RMC Sport

XV de France: Brunel à l’heure des choix

Le sélectionneur Jacques Brunel annoncera lundi soir le groupe des 31 partants pour la Coupe du monde. Avec comme principal casse-tête la troisième ligne. Au poste de pilier gauche, Baille devrait être préféré à Priso. Derrière, c’est plus simple.

"Je vais tourner et retourner toute la nuit." A chaud, après la large mais "contrastée" victoire contre l’Italie (47-19) vendredi soir, Jacques Brunel savait qu’il allait passer des heures à cogiter. Seul dans son lit puis avec le reste de son staff élargi. Car le sélectionneur s’apprête à annoncer aux joueurs puis aux médias lundi soir son groupe de 31 partants pour la Coupe du monde au Japon (20 septembre-2 novembre). "A toutes les Coupes du monde, il a fallu faire des choix. Ce sont des moments difficiles, il faudra les assumer. On est parti à 37, on ne sera plus que 31. Il va donc falloir prendre des choix très compliqués. Mais on le savait depuis le départ." Sauf qu’au départ justement, Brunel avait communiqué une liste de 31 éléments ainsi que six réservistes. Mais la donne a changé depuis. La préparation estivale a en partie rebattu les cartes.

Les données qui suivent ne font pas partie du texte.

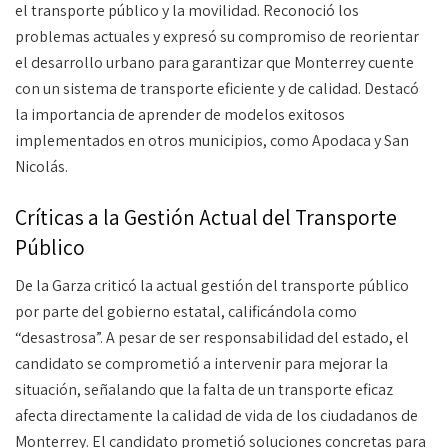
el transporte público y la movilidad. Reconoció los
problemas actuales y expresó su compromiso de reorientar
el desarrollo urbano para garantizar que Monterrey cuente
con un sistema de transporte eficiente y de calidad. Destacó
la importancia de aprender de modelos exitosos
implementados en otros municipios, como Apodaca y San
Nicolás.
Críticas a la Gestión Actual del Transporte
Público
De la Garza criticó la actual gestión del transporte público
por parte del gobierno estatal, calificándola como
“desastrosa”. A pesar de ser responsabilidad del estado, el
candidato se comprometió a intervenir para mejorar la
situación, señalando que la falta de un transporte eficaz
afecta directamente la calidad de vida de los ciudadanos de
Monterrey. El candidato prometió soluciones concretas para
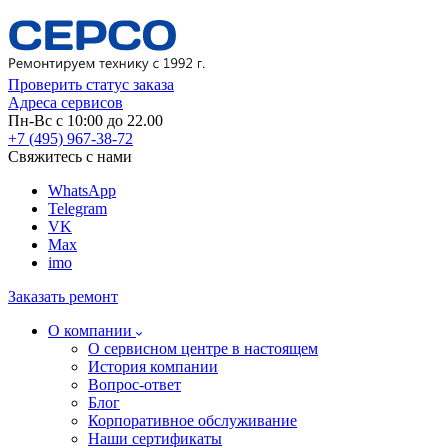
Проверить статус заказа
Адреса сервисов
Пн-Вс с 10:00 до 22.00
+7 (495) 967-38-72
Свяжитесь с нами
WhatsApp
Telegram
VK
Max
imo
Заказать ремонт
О компании
О сервисном центре в настоящем
История компании
Вопрос-ответ
Блог
Корпоративное обслуживание
Наши сертификаты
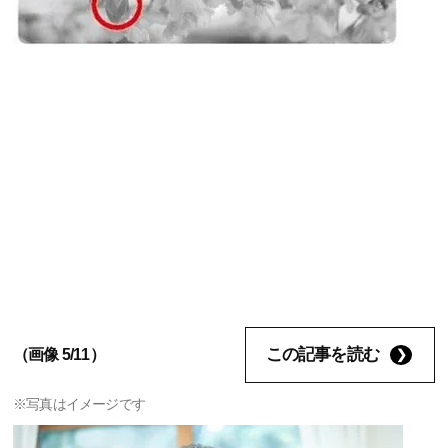
この記事を読む
（画像 5/11）
※写真はイメージです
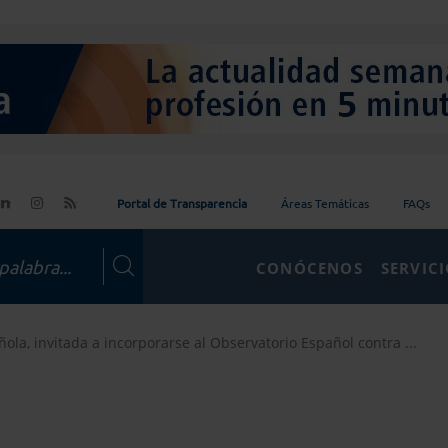
Portal de Transparencia
Áreas Temáticas
FAQs
CONÓCENOS
SERVIC
ola, invitada a incorporarse al Observatorio Español contra ...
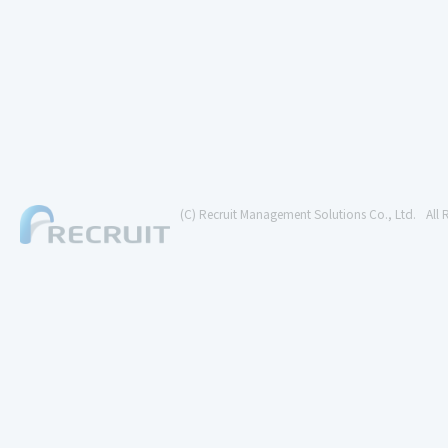
(C) Recruit Management Solutions Co., Ltd.
All 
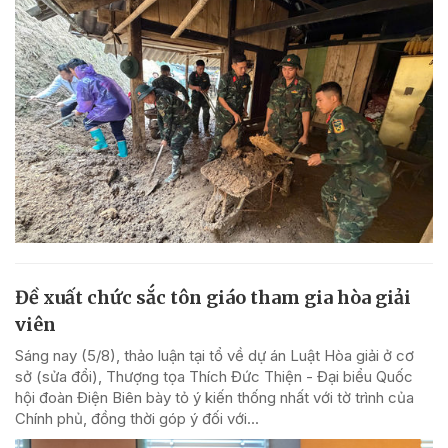
Đề xuất chức sắc tôn giáo tham gia hòa giải
viên
Sáng nay (5/8), thảo luận tại tổ về dự án Luật Hòa giải ở cơ
sở (sửa đổi), Thượng tọa Thích Đức Thiện - Đại biểu Quốc
hội đoàn Điện Biên bày tỏ ý kiến thống nhất với tờ trình của
Chính phủ, đồng thời góp ý đối với...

Les suppléants ont, pour certains, changé de statut. A commencer par Charles Ollivon. Le troisième ligne de Toulon, qui n’avait plus porté le maillot des Bleus depuis cinq ans en raison de multiples pépins physiques, a impressionné le staff. Au point de préparer ses valises pour le Japon. François Cros, titulaire à Nice et remplaçant au Stade de France, a démontré qu’il pouvait être précieux. Le troisième ligne toulousain de 25 ans pourrait lui aussi faire partie du voyage. Mais la concurrence est féroce à ce poste. Si Gregory Alldritt fait figure de partant certain, Wenceslas Lauret, dont le profil est relativement unique et précieux, mais surtout Louis Picamoles, en vrai danger selon nos informations, et Yacouba Camara sont menacés. Si Picamoles était sacrifié, cela signifierait la fin de sa carrière internationale puisque l’international aux 79 sélections a annoncé à ses partenaires, vendredi soir, qu’il avait disputé son dernier match à Paris, comme Guilhem Guirado.

"Ils sont sept pour cinq places en troisième ligne", disait Brunel cette semaine. Sept en effet si l’on comptabilise Arthur Iturria. Mais le Clermontois a évolué, comme il y a quelques saisons, un cran plus haut face aux Italiens. En deuxième ligne justement, Romain Taofifenua, retenu début juillet après la blessure de Paul Willemse, devrait être écarté. Paul Gabrillagues, dont la suspension a été réduite à trois semaines, ne manquera que le premier match contre l’Argentine. Bernard Le Roux, lui, n’a pas pu disputer la moindre minute lors des matchs de préparation, en raison là aussi d’une suspension désormais terminée mais est hautement apprécié par le staff. Enfin, le Lyonnais Félix Lambey et Clermontois Sébastien Vahaamahina ne devraient pas avoir trop de soucis à se faire avant l’annonce de lundi.

Plus simple derrière

Devant toujours, la dernière incertitude concerne le poste de pilier gauche. Qui accompagnera Jefferson Poirot, capitaine à deux reprises ces dernières semaines? Le Rochelais Dany Priso ou le Toulousain Cyril Baille, appelé en renfort le 20 juillet après le forfait de Etienne Falgoux? On se dirige vers la sélection du second qui est entré en jeu en Ecosse et face aux Italiens. Baille, auteur d’une fin de saison en club, pourrait apporter plus de garanties en mêlée pour le premier match contre l’Argentine le 21 septembre.

Derrière, les discussions ont sans doute été bien moins longues entre les membres du staff. Il est acquis que l’ouvreur du RCT Anthony Belleau et le polyvalent Rochelais Vincent Rattez vont partir. Tous deux n’ont pas eu la chance de disputer la moindre minute lors des trois matches de préparation. Virimi Vakatawa, lui, n’a rejoint les Bleus que le 21 août dernier suite au forfait de Geoffrey Doumayrou. Mais le centre du Racing a gagné sa place pour la Coupe du monde sans avoir effectué quasiment toute la préparation estivale des Bleus. Quant à Maxime Machenaud, il n’a pu être essayé contre l’Ecosse et l’Italie en raison de soucis à une cuisse mais le demi de mêlée du Racing figurera bien dans le groupe des 31. Il devrait même avoir du temps de jeu contre les Etats-Unis et les Tonga.